> Objective
What follows is a set of records; repeat all of them exactly.

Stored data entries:
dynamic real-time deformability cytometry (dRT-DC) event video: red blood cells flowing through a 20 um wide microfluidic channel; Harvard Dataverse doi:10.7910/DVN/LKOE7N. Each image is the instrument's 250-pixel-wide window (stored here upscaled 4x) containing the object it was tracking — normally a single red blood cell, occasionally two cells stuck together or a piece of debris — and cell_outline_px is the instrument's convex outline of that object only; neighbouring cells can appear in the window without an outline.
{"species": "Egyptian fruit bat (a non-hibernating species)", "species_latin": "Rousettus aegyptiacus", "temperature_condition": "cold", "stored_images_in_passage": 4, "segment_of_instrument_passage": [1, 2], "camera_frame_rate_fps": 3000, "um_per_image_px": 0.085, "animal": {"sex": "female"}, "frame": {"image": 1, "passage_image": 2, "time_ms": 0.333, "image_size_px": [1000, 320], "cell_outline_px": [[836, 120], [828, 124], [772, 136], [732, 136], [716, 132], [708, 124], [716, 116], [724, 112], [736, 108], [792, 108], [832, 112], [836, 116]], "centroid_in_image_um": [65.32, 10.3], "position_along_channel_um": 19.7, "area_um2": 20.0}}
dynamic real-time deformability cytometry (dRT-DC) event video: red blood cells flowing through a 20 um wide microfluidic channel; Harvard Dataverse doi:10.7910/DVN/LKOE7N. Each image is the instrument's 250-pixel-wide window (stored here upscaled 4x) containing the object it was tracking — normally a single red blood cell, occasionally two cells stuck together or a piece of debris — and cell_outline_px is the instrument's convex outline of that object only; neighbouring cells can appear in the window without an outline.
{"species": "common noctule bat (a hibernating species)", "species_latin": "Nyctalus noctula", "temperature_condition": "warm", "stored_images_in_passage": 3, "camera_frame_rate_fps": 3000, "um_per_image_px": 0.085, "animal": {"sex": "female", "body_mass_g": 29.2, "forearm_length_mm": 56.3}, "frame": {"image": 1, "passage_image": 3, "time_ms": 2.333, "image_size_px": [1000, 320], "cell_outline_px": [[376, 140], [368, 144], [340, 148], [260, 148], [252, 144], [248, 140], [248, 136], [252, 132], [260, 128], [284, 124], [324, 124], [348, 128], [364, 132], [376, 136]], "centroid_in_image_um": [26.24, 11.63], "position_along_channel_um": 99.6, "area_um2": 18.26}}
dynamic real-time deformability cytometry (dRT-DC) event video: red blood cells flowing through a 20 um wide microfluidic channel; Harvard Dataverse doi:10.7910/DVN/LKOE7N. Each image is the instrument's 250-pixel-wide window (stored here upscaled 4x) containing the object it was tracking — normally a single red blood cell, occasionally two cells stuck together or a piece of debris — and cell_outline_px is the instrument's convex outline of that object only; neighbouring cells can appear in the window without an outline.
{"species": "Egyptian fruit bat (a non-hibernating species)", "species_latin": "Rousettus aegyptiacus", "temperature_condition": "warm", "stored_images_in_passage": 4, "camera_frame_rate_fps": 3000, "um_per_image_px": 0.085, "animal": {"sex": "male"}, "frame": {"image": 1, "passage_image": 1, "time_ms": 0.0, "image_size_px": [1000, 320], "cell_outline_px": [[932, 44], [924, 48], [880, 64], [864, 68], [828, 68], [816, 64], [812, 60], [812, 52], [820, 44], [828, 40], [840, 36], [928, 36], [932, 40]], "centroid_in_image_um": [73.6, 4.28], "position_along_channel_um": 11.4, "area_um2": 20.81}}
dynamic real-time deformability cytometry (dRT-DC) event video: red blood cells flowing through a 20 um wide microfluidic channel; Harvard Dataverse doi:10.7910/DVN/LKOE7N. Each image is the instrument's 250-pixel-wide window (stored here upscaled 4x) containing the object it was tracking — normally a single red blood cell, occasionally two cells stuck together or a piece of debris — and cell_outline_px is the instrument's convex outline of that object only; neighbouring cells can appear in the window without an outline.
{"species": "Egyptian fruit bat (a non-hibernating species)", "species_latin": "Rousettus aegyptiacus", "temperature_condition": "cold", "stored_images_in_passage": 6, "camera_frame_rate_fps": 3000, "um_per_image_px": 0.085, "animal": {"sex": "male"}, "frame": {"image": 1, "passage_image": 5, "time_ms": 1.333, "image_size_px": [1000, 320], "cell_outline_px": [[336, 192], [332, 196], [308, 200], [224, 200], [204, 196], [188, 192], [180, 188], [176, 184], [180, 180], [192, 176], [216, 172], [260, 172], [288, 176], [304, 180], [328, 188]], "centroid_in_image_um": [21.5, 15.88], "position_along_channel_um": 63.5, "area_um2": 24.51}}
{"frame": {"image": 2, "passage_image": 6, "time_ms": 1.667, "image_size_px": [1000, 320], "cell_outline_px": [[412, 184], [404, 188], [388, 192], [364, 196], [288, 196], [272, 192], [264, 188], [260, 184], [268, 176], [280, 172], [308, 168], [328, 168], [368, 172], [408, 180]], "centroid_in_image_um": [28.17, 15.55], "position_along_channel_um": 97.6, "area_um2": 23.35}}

> Output below
dynamic real-time deformability cytometry (dRT-DC) event video: red blood cells flowing through a 20 um wide microfluidic channel; Harvard Dataverse doi:10.7910/DVN/LKOE7N. Each image is the instrument's 250-pixel-wide window (stored here upscaled 4x) containing the object it was tracking — normally a single red blood cell, occasionally two cells stuck together or a piece of debris — and cell_outline_px is the instrument's convex outline of that object only; neighbouring cells can appear in the window without an outline.
{"species": "Egyptian fruit bat (a non-hibernating species)", "species_latin": "Rousettus aegyptiacus", "temperature_condition": "cold", "stored_images_in_passage": 4, "segment_of_instrument_passage": [1, 2], "camera_frame_rate_fps": 3000, "um_per_image_px": 0.085, "animal": {"sex": "female"}, "frame": {"image": 1, "passage_image": 2, "time_ms": 0.333, "image_size_px": [1000, 320], "cell_outline_px": [[836, 120], [828, 124], [772, 136], [732, 136], [716, 132], [708, 124], [716, 116], [724, 112], [736, 108], [792, 108], [832, 112], [836, 116]], "centroid_in_image_um": [65.32, 10.3], "position_along_channel_um": 19.7, "area_um2": 20.0}}
dynamic real-time deformability cytometry (dRT-DC) event video: red blood cells flowing through a 20 um wide microfluidic channel; Harvard Dataverse doi:10.7910/DVN/LKOE7N. Each image is the instrument's 250-pixel-wide window (stored here upscaled 4x) containing the object it was tracking — normally a single red blood cell, occasionally two cells stuck together or a piece of debris — and cell_outline_px is the instrument's convex outline of that object only; neighbouring cells can appear in the window without an outline.
{"species": "common noctule bat (a hibernating species)", "species_latin": "Nyctalus noctula", "temperature_condition": "warm", "stored_images_in_passage": 3, "camera_frame_rate_fps": 3000, "um_per_image_px": 0.085, "animal": {"sex": "female", "body_mass_g": 29.2, "forearm_length_mm": 56.3}, "frame": {"image": 1, "passage_image": 3, "time_ms": 2.333, "image_size_px": [1000, 320], "cell_outline_px": [[376, 140], [368, 144], [340, 148], [260, 148], [252, 144], [248, 140], [248, 136], [252, 132], [260, 128], [284, 124], [324, 124], [348, 128], [364, 132], [376, 136]], "centroid_in_image_um": [26.24, 11.63], "position_along_channel_um": 99.6, "area_um2": 18.26}}
dynamic real-time deformability cytometry (dRT-DC) event video: red blood cells flowing through a 20 um wide microfluidic channel; Harvard Dataverse doi:10.7910/DVN/LKOE7N. Each image is the instrument's 250-pixel-wide window (stored here upscaled 4x) containing the object it was tracking — normally a single red blood cell, occasionally two cells stuck together or a piece of debris — and cell_outline_px is the instrument's convex outline of that object only; neighbouring cells can appear in the window without an outline.
{"species": "Egyptian fruit bat (a non-hibernating species)", "species_latin": "Rousettus aegyptiacus", "temperature_condition": "warm", "stored_images_in_passage": 4, "camera_frame_rate_fps": 3000, "um_per_image_px": 0.085, "animal": {"sex": "male"}, "frame": {"image": 1, "passage_image": 1, "time_ms": 0.0, "image_size_px": [1000, 320], "cell_outline_px": [[932, 44], [924, 48], [880, 64], [864, 68], [828, 68], [816, 64], [812, 60], [812, 52], [820, 44], [828, 40], [840, 36], [928, 36], [932, 40]], "centroid_in_image_um": [73.6, 4.28], "position_along_channel_um": 11.4, "area_um2": 20.81}}
dynamic real-time deformability cytometry (dRT-DC) event video: red blood cells flowing through a 20 um wide microfluidic channel; Harvard Dataverse doi:10.7910/DVN/LKOE7N. Each image is the instrument's 250-pixel-wide window (stored here upscaled 4x) containing the object it was tracking — normally a single red blood cell, occasionally two cells stuck together or a piece of debris — and cell_outline_px is the instrument's convex outline of that object only; neighbouring cells can appear in the window without an outline.
{"species": "Egyptian fruit bat (a non-hibernating species)", "species_latin": "Rousettus aegyptiacus", "temperature_condition": "cold", "stored_images_in_passage": 6, "camera_frame_rate_fps": 3000, "um_per_image_px": 0.085, "animal": {"sex": "male"}, "frame": {"image": 1, "passage_image": 5, "time_ms": 1.333, "image_size_px": [1000, 320], "cell_outline_px": [[336, 192], [332, 196], [308, 200], [224, 200], [204, 196], [188, 192], [180, 188], [176, 184], [180, 180], [192, 176], [216, 172], [260, 172], [288, 176], [304, 180], [328, 188]], "centroid_in_image_um": [21.5, 15.88], "position_along_channel_um": 63.5, "area_um2": 24.51}}
{"frame": {"image": 2, "passage_image": 6, "time_ms": 1.667, "image_size_px": [1000, 320], "cell_outline_px": [[412, 184], [404, 188], [388, 192], [364, 196], [288, 196], [272, 192], [264, 188], [260, 184], [268, 176], [280, 172], [308, 168], [328, 168], [368, 172], [408, 180]], "centroid_in_image_um": [28.17, 15.55], "position_along_channel_um": 97.6, "area_um2": 23.35}}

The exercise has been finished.